On peut se demander si le cerveau travaillerait à combler le manque lorsqu'il rêve en fournissant des scenarios où le drogué en manque trouverait, en rêve, des quantités astronomiques de cocaïne et se satisferait à nouveau. En somme, le manque serait-il aussi quelque chose qui impliquerait, et épuiserait le subconscient? D'après le Pr. Tassin, «il est clair que le rêve dépend du vécu à l'état d'éveil sans que cela ait nécessairement à voir avec l'action pharmacologique de la drogue. Ainsi, un fumeur de tabac qui a arrêté de fumer il y a quelques mois et qui espère maintenir son sevrage pourra rêver qu'il fume sans que cela soit dû à un réel manque physiologique (qui a disparu au bout de quelques jours) mais plutôt à l'effort psychologique (conscient mais aussi inconscient) qu'il est en train de fournir depuis quelques mois.»

Cependant, en qui concerne la cocaïne, le Pr. Tassin nous explique qu'«il y a peu de données sur le rôle de la cocaïne sur les rêves d'autant plus que les rêves des cocaïnomanes sont vraisemblablement variables car en lien avec leurs ressentis éveillés (en état de manque ou sans problème d'approvisionnement). D'une façon générale on peut prédire qu'un cocaïnomane aurait un sommeil plus agité et rêverait plus qu'un patient non dépendant. Il ne faut pas oublier que le (ou les rêves) ne sont que l'expression des événements qui ont été perçus dans les heures, les jours les mois ou les années qui précèdent. Ainsi une expérience de cocaïne ne va vraisemblablement pas changer la réactivité des neurones à monoamines quelques jours après la prise. En revanche, le vécu induit par la prise de cocaïne sera nécessairement intégré dans les rêves qui auront lieu dans les jours qui suivent, pouvant expliquer ainsi des rêves dont la nature a changé par rapport à ce qu'ils étaient avant la prise.
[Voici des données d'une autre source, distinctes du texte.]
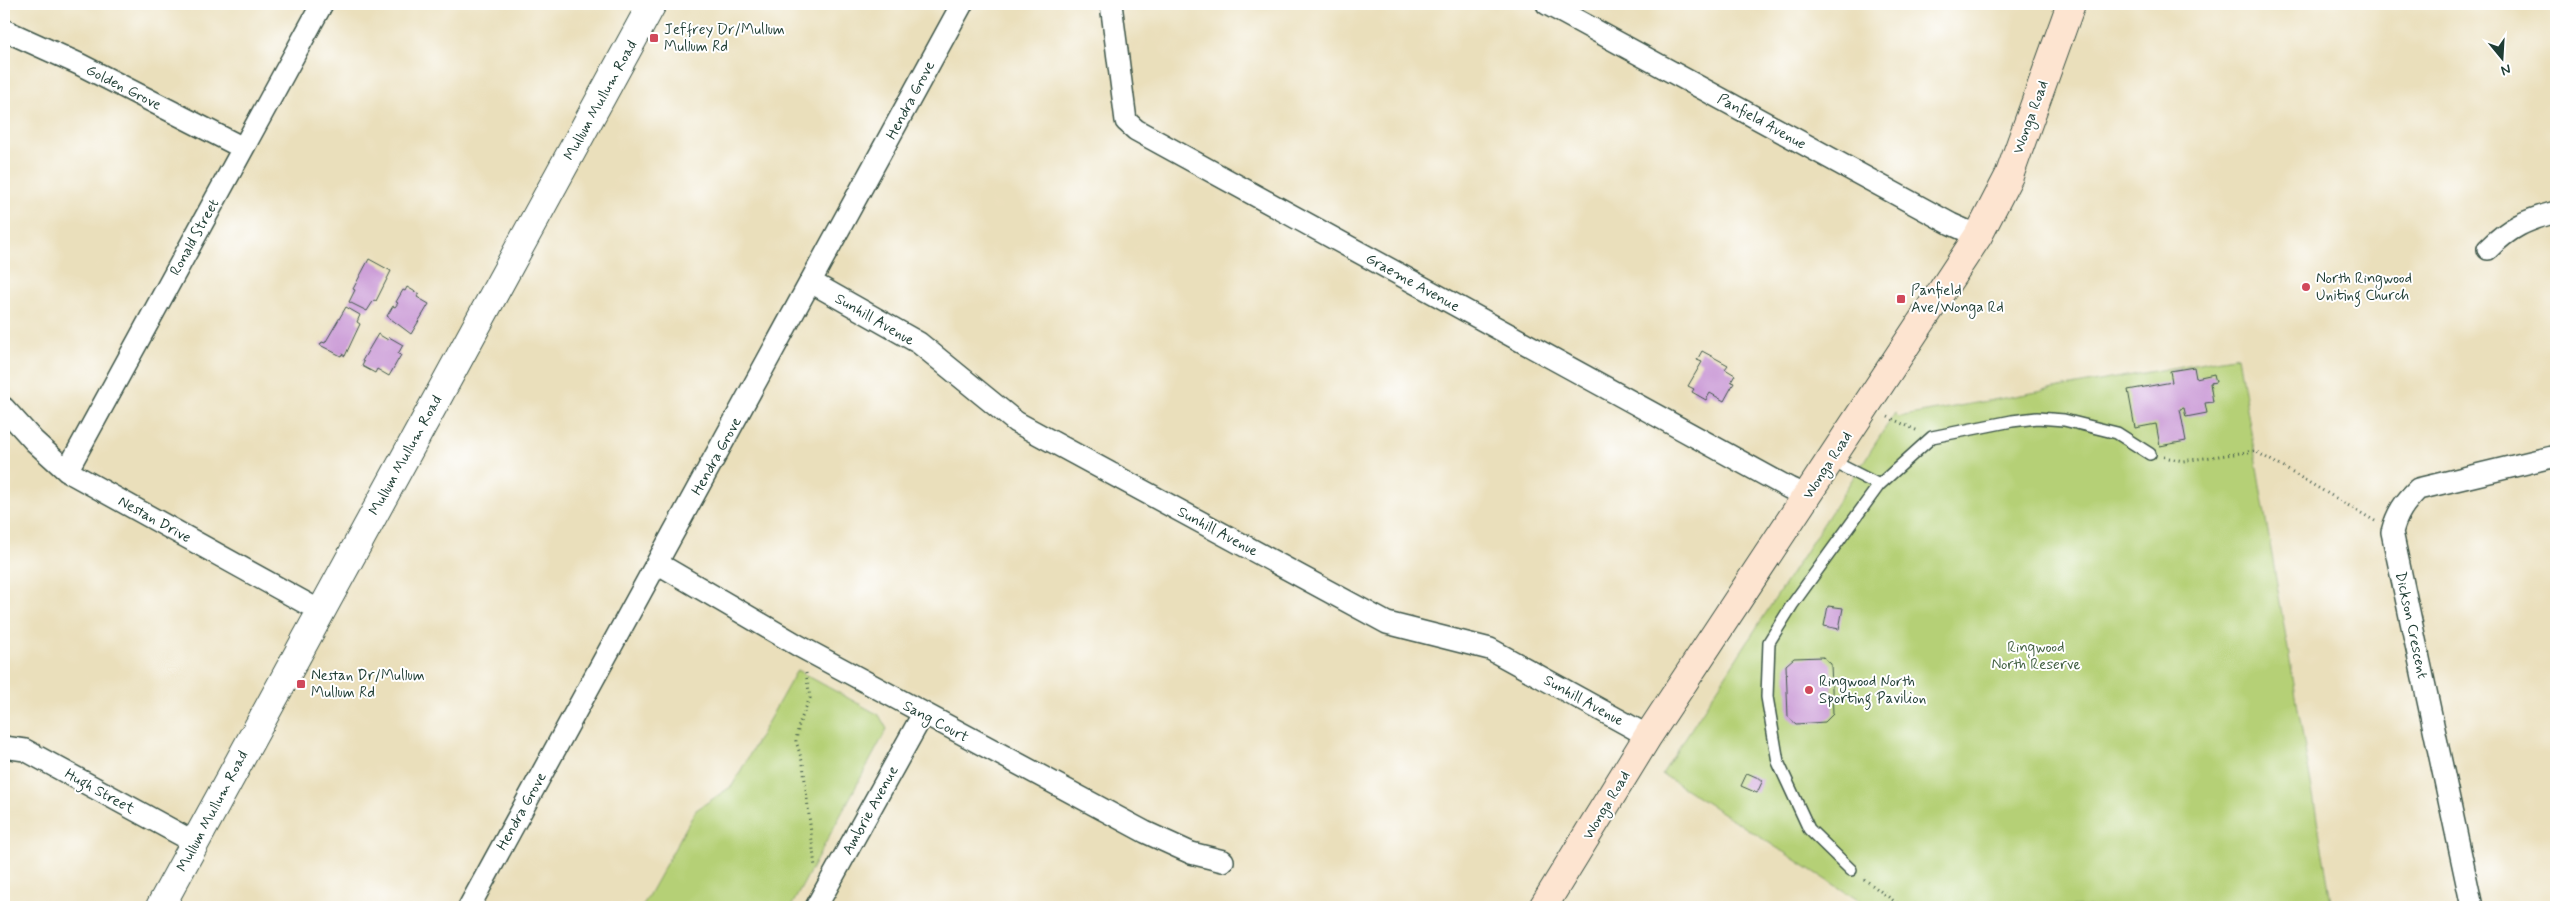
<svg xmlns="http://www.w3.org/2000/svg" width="2560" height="911" viewBox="0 0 2560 911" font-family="Mynerve,sans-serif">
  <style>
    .green { fill: #b5d076; stroke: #6a8655 }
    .building { fill: #c590d2 }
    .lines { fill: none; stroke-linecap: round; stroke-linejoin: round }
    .service-casing { stroke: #3d5548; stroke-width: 14 }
    .minor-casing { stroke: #3d5548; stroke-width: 24 }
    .tertiary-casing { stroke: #3d5548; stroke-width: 30 }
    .secondary-casing { stroke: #3d5548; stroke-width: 30 }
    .path { stroke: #3d5548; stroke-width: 3; stroke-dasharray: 1 4; stroke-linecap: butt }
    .service { stroke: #fff; stroke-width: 11 }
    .minor { stroke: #fff; stroke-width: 21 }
    .tertiary { stroke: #fff; stroke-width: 28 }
    .secondary { stroke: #fde4d0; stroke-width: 28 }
    .poi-dot { fill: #d1495b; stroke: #fff; stroke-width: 2 }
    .labels { text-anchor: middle; stroke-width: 4; stroke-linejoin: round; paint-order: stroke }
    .poi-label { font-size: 15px; fill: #1f3d34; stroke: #fff; text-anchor: start }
    .street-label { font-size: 15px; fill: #1f3d34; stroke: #fff }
    .park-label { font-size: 15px; fill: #446244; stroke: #fff }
  </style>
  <rect width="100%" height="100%" fill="#fff"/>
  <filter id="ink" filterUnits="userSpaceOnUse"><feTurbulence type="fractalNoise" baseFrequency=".02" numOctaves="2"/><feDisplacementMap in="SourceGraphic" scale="10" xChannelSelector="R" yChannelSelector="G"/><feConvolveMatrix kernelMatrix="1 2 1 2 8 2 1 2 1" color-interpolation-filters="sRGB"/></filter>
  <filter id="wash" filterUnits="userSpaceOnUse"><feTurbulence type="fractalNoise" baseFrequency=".0096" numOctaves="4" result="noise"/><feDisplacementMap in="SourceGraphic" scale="20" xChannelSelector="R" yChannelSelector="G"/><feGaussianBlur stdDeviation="1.12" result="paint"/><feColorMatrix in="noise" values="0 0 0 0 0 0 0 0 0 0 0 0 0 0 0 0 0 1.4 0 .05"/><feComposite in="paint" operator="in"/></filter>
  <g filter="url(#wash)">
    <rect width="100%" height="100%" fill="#eadfbb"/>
    <path class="green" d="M2238,356L2332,907H1869L1662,774L1895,413L1898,417Z
      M797,670L879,715L887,729L791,907H642L696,810L732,786Z"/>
    <g id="blocks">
      <path class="building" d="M369,259L391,271L376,301L374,300L367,311L349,302L355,290L353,289Z
        M407,287L419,294L417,297L429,304L411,334L387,316L393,306L395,307L398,303L396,302L403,290L405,291Z
        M346,307L360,315L357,322L360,324L345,356L342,354L341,356L320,345L322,342L325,343Z
        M378,334L388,340L389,337L403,345L398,354L401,355L389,376L377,369L375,373L362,366L364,362L362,361Z
        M1702,351L1728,365L1725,369L1735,375L1731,382L1734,383L1724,401L1710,393L1706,400L1692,392L1694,389L1688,386L1702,362L1697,360Z
        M2194,367L2196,378L2214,374L2216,382L2210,383L2213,402L2205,403L2207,413L2186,417L2184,408L2180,409L2186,441L2160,446L2156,424L2135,428L2128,390L2172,382L2170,371Z
        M1828,606L1843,608L1839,629L1824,626Z
        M1823,657L1831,664L1833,714L1825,722L1796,724L1788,717L1786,665L1794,658Z
        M1747,773L1763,780L1757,793L1741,786Z"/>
    </g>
  </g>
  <g filter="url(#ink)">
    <use href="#blocks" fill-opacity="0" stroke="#3d5548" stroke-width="1"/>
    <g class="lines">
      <g class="service-casing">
        <path id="service" d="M1830,460L1879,485
          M1851,870L1809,829L1778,762L1767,697L1769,642L1792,605L1879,485L1932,437L2012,421L2037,418L2064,420L2117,433L2150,454"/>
      </g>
      <g class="minor-casing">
        <path id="minor" d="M1111,4L1126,121L1136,130L1789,488L1807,496
          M1547,4L1951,224L1978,236
          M4,30L79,64L243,148
          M2488,249C2510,227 2526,220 2556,212
          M811,282L919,343L1016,422L1387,623L1490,649L1648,736
          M4,408L34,441L67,471L320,611
          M67,471L322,4
          M657,563L799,646L1145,832L1191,853L1223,861
          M4,747L25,750L194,842
          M469,907L962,4
          M816,907L923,714
          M2472,907L2392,532C2397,513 2404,503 2418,489L2556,456"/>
      </g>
      <g class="tertiary-casing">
        <path id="tertiary" d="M160,907L652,4"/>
      </g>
      <g class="secondary-casing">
        <path id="secondary" d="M1543,907L1648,736L1978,236L2009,176L2071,4"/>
      </g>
      <path class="path" d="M1888,417L1918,431
        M2164,457L2183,461L2255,451L2375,521
        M806,673L810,698L799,724L796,741L803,764L815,867
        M1864,879L1902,907
        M1952,907L1960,904"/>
      <use href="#service" class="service"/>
      <use href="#minor" class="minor"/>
      <use href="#tertiary" class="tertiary"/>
      <use href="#secondary" class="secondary"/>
    </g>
  </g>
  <g class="poi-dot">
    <rect x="649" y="33" width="10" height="10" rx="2.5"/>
    <circle cx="2306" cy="287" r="5"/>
    <rect x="1896" y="294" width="10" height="10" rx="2.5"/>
    <rect x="296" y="679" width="10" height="10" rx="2.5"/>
    <circle cx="1809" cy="690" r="5"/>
  </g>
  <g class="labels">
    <g class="poi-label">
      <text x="664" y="34">Jeffrey Dr/Mullum<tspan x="664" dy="17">Mullum Rd</tspan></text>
      <text x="2316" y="283">North Ringwood<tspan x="2316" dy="17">Uniting Church</tspan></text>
      <text x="1911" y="295">Panfield<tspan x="1911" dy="17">Ave/Wonga Rd</tspan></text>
      <text x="311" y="680">Nestan Dr/Mullum<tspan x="311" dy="17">Mullum Rd</tspan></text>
      <text x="1819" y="686">Ringwood North<tspan x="1819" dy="17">Sporting Pavilion</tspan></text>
    </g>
    <g class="street-label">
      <text transform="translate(124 87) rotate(27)" y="5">Golden Grove</text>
      <text transform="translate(600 100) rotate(-61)" y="5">Mullum Mullum Road</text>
      <text transform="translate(910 100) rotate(-62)" y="5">Hendra Grove</text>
      <text transform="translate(2030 117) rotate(-70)" y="5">Wonga Road</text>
      <text transform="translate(1762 121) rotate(29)" y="5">Panfield Avenue</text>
      <text transform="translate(194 237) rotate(-61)" y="5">Ronald Street</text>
      <text transform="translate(1413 282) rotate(29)" y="5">Graeme Avenue</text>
      <text transform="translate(875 319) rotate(30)" y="5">Sunhill Avenue</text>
      <text transform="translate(405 455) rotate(-61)" y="5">Mullum Mullum Road</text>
      <text transform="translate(716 456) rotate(-61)" y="5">Hendra Grove</text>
      <text transform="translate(1827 465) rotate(-57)" y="5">Wonga Road</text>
      <text transform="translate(155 519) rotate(29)" y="5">Nestan Drive</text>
      <text transform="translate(1218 531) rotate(28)" y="5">Sunhill Avenue</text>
      <text transform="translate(2412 625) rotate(78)" y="5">Dickson Crescent</text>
      <text transform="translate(1584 700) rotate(29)" y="5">Sunhill Avenue</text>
      <text transform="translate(936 721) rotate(28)" y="5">Sang Court</text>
      <text transform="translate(100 791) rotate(29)" y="5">Hugh Street</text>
      <text transform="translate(1606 805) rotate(-59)" y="5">Wonga Road</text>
      <text transform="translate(870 810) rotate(-61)" y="5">Ambrie Avenue</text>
      <text transform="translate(212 811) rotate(-62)" y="5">Mullum Mullum Road</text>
      <text transform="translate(521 811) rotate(-61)" y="5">Hendra Grove</text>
    </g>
    <g class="park-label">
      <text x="2036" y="652">Ringwood<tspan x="2036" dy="17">North Reserve</tspan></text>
    </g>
  </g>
  <rect width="2560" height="911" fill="none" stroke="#fff" stroke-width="20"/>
  <g transform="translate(2502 58) rotate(162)" stroke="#ffffff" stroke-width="4" paint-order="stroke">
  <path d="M0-4L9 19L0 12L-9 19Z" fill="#1f3d34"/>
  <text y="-8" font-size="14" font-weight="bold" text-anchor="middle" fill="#1f3d34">N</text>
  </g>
</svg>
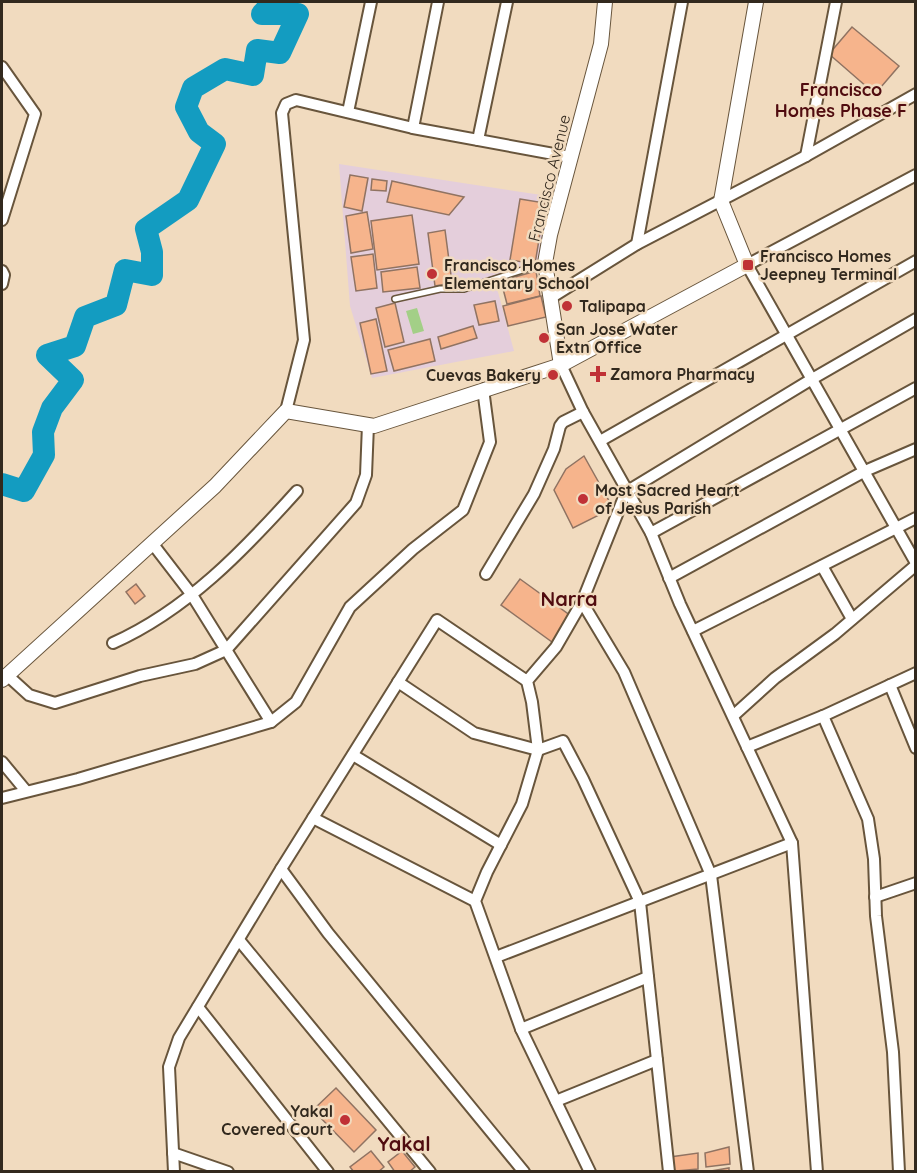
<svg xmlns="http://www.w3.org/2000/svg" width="917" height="1173" font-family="Quicksand,sans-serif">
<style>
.education{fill:#e4cedb}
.green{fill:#a3cf87}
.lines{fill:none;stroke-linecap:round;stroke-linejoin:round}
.river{stroke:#139cc1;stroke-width:22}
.building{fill:#f6b48c;stroke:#907362;stroke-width:1.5}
.service-casing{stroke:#68553c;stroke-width:8}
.minor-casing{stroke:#68553c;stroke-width:14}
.tertiary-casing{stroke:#68553c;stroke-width:16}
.service{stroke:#fff;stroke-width:5}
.minor{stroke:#fff;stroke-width:10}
.tertiary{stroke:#fff;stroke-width:14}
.poi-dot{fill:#c03136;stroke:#f1dbbf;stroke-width:2}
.labels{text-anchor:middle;stroke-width:5;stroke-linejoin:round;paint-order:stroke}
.street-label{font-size:16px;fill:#32291e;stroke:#f1dbbf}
.poi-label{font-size:16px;font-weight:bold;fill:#32291e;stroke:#f1dbbf;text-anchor:start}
.neighbourhood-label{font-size:18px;font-weight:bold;fill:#500b0f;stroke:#f1dbbf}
.quarter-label{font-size:20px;font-weight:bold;fill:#500b0f;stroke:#f1dbbf}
</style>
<rect width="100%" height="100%" fill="#f1dbbf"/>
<path class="education" d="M339,164L548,196L540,267L495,281L514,351L372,378L350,306Z"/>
<path class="green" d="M417,308L424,331L413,334L406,311Z"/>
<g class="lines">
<path class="river" d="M2,484L24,491L44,455L43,432L52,408L73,380L47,355L75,346L85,317L116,305L125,270L152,275V252L146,229L188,200L215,144L199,132L186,107L193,88L225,69L253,75L257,50L280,53L298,14H262L273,2"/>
</g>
<g class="building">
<path d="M852,27L899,66L875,94L829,54Z"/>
<path d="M350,175L368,178L362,211L344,207Z"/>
<path d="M372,179L387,181L386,191L371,190Z"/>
<path d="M392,181L464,197L449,215L387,202Z"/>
<path d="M520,199L545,203L535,264L510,260Z"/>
<path d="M367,212L373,249L351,253L346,216Z"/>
<path d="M412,215L419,264L377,270L371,221Z"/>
<path d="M445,230L452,283L435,286L428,233Z"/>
<path d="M373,254L377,288L356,291L351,257Z"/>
<path d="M417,267L420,288L383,292L381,272Z"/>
<path d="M536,271L540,296L507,304L501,281Z"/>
<path d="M541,296L546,317L508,326L503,306Z"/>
<path d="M495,301L499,321L479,325L474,305Z"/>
<path d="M395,303L404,342L385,347L376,308Z"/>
<path d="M376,319L387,371L371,374L360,323Z"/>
<path d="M473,326L477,338L441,349L438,337Z"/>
<path d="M430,339L435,361L394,371L388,350Z"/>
<path d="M584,456L613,508L573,528L554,490L566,469Z"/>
<path d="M520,579L571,616L552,642L501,605Z"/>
<path d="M136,584L145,596L135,604L126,592Z"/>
<path d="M336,1088L376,1130L354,1152L313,1110Z"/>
<path d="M729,1147L730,1164L706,1167L705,1153Z"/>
<path d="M371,1151L384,1167L378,1172H354L350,1167Z"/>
<path d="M402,1151L415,1167L409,1172H395L388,1162Z"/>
<path d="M698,1153V1169L665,1172L663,1158Z"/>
<path d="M729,1168V1172H705Z"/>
</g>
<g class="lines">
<defs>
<path id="service" d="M395,299L440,289H464L544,263"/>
<g id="minor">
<path d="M2,67L35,114L2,220"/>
<path d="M348,112L371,2"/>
<path d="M413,128L438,2"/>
<path d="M478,140L507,2"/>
<path d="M806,156L836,2"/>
<path d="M916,175L747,265L916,563"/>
<path d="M637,244L682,2"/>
<path d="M2,271L4,275L2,284"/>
<path d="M552,297L637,244L806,156L916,94"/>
<path d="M561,365L583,412L651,533L680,604L792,843L817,1172"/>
<path d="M286,411L304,340L282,113L286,104L296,100L413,128L570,157"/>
<path d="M600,441L916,261"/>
<path d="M651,533L916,388"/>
<path d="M152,543L192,595L271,722"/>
<path d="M822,566L852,619"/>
<path d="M486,574L534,494L554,449L560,426L563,422L583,412"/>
<path d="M669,578L865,471L916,449"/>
<path d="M582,602L624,672L711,875L748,1172"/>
<path d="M693,631L916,518"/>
<path d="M113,643C187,610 244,550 297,491"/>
<path d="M7,675L29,695L55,703L140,676L195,664L226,650L356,503L366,475L368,425"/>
<path d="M398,682L474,733L538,750L563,741L583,779L640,902L669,1172"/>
<path d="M890,685L916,748"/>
<path d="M733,716L775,678L835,634L916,565"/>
<path d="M823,716L868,819L874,859L876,916L893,1052L899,1172"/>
<path d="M747,747L823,716L916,673"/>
<path d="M353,755L501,845"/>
<path d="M2,762L26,791"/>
<path d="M2,798L78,779L271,722L296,702L350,607L413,549L463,510L490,442L483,389"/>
<path d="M313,818L475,901"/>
<path d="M281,869L328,933L524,1172"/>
<path d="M875,897L916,883"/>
<path d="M239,940L430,1172"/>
<path d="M496,957L792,843"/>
<path d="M198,1007L328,1172"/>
<path d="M521,1029L648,977"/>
<path d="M556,1101L657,1060"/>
<path d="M173,1153L228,1172"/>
<path d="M174,1172L169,1067L179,1038L281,869L437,620L527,681"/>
<path d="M590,1172L521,1029L475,901L487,872L522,804L538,750L532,702L527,681L556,647L582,602L626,492L812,379L916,319"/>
</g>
<g id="tertiary">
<path d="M561,365L545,263L550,235L601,44L605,2"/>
<path d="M2,680L215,486L286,411L374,426L561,365L747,265L721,201L756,2"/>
</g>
</defs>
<use href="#service" class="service-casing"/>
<use href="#minor" class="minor-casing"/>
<use href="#tertiary" class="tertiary-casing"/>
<use href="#service" class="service"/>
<use href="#minor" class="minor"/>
<use href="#tertiary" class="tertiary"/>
</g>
<g class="poi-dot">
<rect x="742" y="259" width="12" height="12" rx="3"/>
<circle cx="432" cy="274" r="6"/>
<circle cx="567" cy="306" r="6"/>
<circle cx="544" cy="338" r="6"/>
<path d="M595 365h6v6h6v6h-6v6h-6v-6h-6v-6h6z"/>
<circle cx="553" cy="375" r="6"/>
<circle cx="583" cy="499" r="6"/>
<circle cx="345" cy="1120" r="6"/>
</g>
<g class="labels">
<g class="street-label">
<text transform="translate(549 178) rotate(-76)" y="6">Francisco Avenue</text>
</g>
<g class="poi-label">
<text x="760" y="262">Francisco Homes<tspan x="760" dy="18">Jeepney Terminal</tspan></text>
<text x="444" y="271">Francisco Homes<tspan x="444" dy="18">Elementary School</tspan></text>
<text x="579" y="312">Talipapa</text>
<text x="556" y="335">San Jose Water<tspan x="556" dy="18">Extn Office</tspan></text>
<text x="610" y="380">Zamora Pharmacy</text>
<text x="541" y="381" text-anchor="end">Cuevas Bakery</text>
<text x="595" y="496">Most Sacred Heart<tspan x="595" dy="18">of Jesus Parish</tspan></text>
<text x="333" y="1117" text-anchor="end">Yakal<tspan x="333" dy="18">Covered Court</tspan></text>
</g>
<g class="neighbourhood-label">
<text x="841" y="96">Francisco<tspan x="841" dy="21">Homes Phase F</tspan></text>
</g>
<g class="quarter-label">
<text x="569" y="606">Narra</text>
<text x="404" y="1151">Yakal</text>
</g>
</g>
<rect width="917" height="1173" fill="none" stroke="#32291e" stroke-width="6"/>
</svg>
Il n'empêche que si ces prises sont répétées, la dérégulation chronique des neurones monoaminergiques apparaît et les rêves peuvent changer, voire se multiplier, car les neurones monoaminergiques ne peuvent plus rester silencieux le temps qui leur est habituellement imparti. Dans ce cas, il y aura donc à la fois le fond du rêve qui sera modifié (expérience diurne en présence de cocaïne) mais aussi la forme, due à la dérégulation des neuromodulateurs.»

L'euphorie engendrée par la cocaïne a plusieurs retours de bâton... Dont l'un viendrait en rêve, par la même route: les monoamines.